# What you are asked to do
Can you reproduce the text read from the page in the material below line for line, unchanged, leaving the pictures out of your answer?

# Input records
§ §

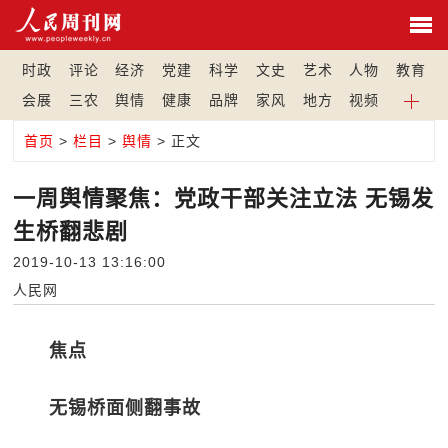
时政
评论
经济
党建
科学
文史
艺术
人物
教育
会展
三农
舆情
健康
品牌
家风
地方
视频
首页
>
栏目
>
舆情
> 正文
一周舆情聚焦：党政干部关注立法 无锡发
生桥翻悲剧
2019-10-13 13:16:00
人民网
焦点
无锡桥面侧翻事故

§ §

# Output below
时政
评论
经济
党建
科学
文史
艺术
人物
教育
会展
三农
舆情
健康
品牌
家风
地方
视频
首页
>
栏目
>
舆情
> 正文
一周舆情聚焦：党政干部关注立法 无锡发
生桥翻悲剧
2019-10-13 13:16:00
人民网
焦点
无锡桥面侧翻事故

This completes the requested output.